DATA TO EXAMINE =>
○ ○ ○ ○ ○

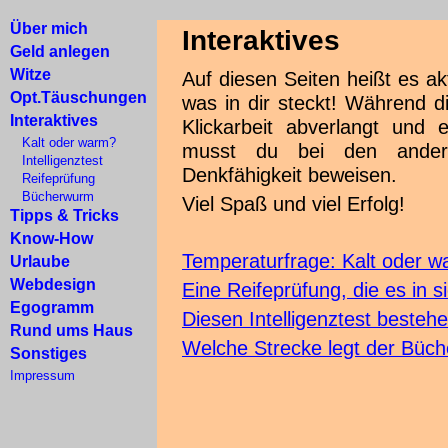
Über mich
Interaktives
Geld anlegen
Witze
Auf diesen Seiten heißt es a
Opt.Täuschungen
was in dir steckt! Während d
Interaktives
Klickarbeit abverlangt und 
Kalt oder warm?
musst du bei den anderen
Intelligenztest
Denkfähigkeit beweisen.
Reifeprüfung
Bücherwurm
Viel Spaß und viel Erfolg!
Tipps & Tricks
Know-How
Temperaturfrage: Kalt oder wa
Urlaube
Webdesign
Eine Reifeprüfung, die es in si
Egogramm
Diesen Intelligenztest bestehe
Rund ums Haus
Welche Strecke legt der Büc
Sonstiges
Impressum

○ ○ ○ ○ ○

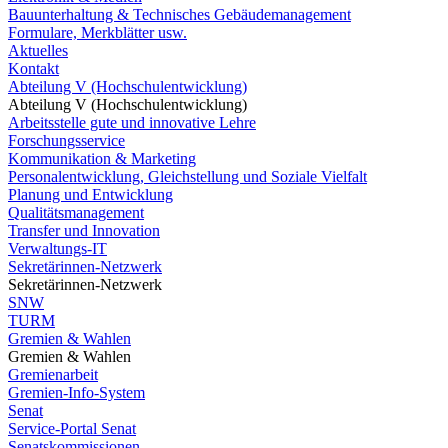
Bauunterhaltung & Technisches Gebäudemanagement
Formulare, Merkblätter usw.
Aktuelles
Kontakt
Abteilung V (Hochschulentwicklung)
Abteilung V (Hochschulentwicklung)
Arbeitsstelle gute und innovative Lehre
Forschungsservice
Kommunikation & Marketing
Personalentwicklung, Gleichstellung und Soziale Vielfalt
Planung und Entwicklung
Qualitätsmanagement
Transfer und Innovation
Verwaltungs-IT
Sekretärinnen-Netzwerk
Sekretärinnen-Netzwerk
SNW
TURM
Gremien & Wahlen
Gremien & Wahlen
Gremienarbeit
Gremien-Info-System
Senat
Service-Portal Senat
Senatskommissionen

○ ○ ○ ○ ○

YOUR INSTRUCTIONS => From the entries above, copy out every line where the string "Reifeprüfung" appears.

SOLUTION TO THIS EXERCISE =>
Reifeprüfung
Eine Reifeprüfung, die es in si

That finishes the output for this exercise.